__What to do__: Every record must be reproduced exactly. Leave none out.

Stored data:
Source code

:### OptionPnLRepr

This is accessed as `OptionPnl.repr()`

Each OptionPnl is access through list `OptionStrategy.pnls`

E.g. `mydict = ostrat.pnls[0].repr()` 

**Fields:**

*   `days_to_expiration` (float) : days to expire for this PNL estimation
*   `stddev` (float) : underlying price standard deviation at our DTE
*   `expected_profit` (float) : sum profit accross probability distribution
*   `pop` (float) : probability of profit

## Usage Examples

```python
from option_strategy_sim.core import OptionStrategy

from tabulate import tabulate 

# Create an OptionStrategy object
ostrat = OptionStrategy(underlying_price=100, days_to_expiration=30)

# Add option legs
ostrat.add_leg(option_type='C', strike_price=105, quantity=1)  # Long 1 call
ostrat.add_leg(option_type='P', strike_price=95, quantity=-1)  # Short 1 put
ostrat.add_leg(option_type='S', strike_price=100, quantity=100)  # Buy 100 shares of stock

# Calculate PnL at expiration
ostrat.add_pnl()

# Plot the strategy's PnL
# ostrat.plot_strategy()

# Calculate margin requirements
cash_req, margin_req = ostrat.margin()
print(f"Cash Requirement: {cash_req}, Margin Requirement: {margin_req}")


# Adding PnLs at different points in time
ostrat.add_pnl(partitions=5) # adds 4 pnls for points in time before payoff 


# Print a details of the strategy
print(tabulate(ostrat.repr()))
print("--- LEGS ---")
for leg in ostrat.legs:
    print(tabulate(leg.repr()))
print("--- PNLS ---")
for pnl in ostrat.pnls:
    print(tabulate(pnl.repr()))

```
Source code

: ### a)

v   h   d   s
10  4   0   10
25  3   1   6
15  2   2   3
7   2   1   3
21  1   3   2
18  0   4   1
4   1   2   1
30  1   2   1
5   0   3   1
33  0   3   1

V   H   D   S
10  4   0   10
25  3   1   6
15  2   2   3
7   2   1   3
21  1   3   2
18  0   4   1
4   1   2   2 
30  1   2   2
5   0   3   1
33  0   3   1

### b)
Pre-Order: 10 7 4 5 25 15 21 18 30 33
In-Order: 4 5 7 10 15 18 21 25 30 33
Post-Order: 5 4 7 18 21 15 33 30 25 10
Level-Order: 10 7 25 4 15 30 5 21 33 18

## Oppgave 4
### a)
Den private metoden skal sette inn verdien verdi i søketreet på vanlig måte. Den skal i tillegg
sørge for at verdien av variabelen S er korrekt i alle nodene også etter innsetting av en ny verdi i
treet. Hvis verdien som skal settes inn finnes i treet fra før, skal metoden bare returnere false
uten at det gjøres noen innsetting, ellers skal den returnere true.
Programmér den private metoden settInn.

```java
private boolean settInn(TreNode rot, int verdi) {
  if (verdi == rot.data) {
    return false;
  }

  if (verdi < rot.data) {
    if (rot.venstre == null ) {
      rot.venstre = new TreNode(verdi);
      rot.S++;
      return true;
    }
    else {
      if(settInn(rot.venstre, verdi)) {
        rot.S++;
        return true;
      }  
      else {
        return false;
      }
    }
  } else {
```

__Written response__:
Source code

:### OptionPnLRepr

This is accessed as `OptionPnl.repr()`

Each OptionPnl is access through list `OptionStrategy.pnls`

E.g. `mydict = ostrat.pnls[0].repr()` 

**Fields:**

*   `days_to_expiration` (float) : days to expire for this PNL estimation
*   `stddev` (float) : underlying price standard deviation at our DTE
*   `expected_profit` (float) : sum profit accross probability distribution
*   `pop` (float) : probability of profit

## Usage Examples

```python
from option_strategy_sim.core import OptionStrategy

from tabulate import tabulate 

# Create an OptionStrategy object
ostrat = OptionStrategy(underlying_price=100, days_to_expiration=30)

# Add option legs
ostrat.add_leg(option_type='C', strike_price=105, quantity=1)  # Long 1 call
ostrat.add_leg(option_type='P', strike_price=95, quantity=-1)  # Short 1 put
ostrat.add_leg(option_type='S', strike_price=100, quantity=100)  # Buy 100 shares of stock

# Calculate PnL at expiration
ostrat.add_pnl()

# Plot the strategy's PnL
# ostrat.plot_strategy()

# Calculate margin requirements
cash_req, margin_req = ostrat.margin()
print(f"Cash Requirement: {cash_req}, Margin Requirement: {margin_req}")


# Adding PnLs at different points in time
ostrat.add_pnl(partitions=5) # adds 4 pnls for points in time before payoff 


# Print a details of the strategy
print(tabulate(ostrat.repr()))
print("--- LEGS ---")
for leg in ostrat.legs:
    print(tabulate(leg.repr()))
print("--- PNLS ---")
for pnl in ostrat.pnls:
    print(tabulate(pnl.repr()))

```
Source code

: ### a)

v   h   d   s
10  4   0   10
25  3   1   6
15  2   2   3
7   2   1   3
21  1   3   2
18  0   4   1
4   1   2   1
30  1   2   1
5   0   3   1
33  0   3   1

V   H   D   S
10  4   0   10
25  3   1   6
15  2   2   3
7   2   1   3
21  1   3   2
18  0   4   1
4   1   2   2 
30  1   2   2
5   0   3   1
33  0   3   1

### b)
Pre-Order: 10 7 4 5 25 15 21 18 30 33
In-Order: 4 5 7 10 15 18 21 25 30 33
Post-Order: 5 4 7 18 21 15 33 30 25 10
Level-Order: 10 7 25 4 15 30 5 21 33 18

## Oppgave 4
### a)
Den private metoden skal sette inn verdien verdi i søketreet på vanlig måte. Den skal i tillegg
sørge for at verdien av variabelen S er korrekt i alle nodene også etter innsetting av en ny verdi i
treet. Hvis verdien som skal settes inn finnes i treet fra før, skal metoden bare returnere false
uten at det gjøres noen innsetting, ellers skal den returnere true.
Programmér den private metoden settInn.

```java
private boolean settInn(TreNode rot, int verdi) {
  if (verdi == rot.data) {
    return false;
  }

  if (verdi < rot.data) {
    if (rot.venstre == null ) {
      rot.venstre = new TreNode(verdi);
      rot.S++;
      return true;
    }
    else {
      if(settInn(rot.venstre, verdi)) {
        rot.S++;
        return true;
      }  
      else {
        return false;
      }
    }
  } else {
```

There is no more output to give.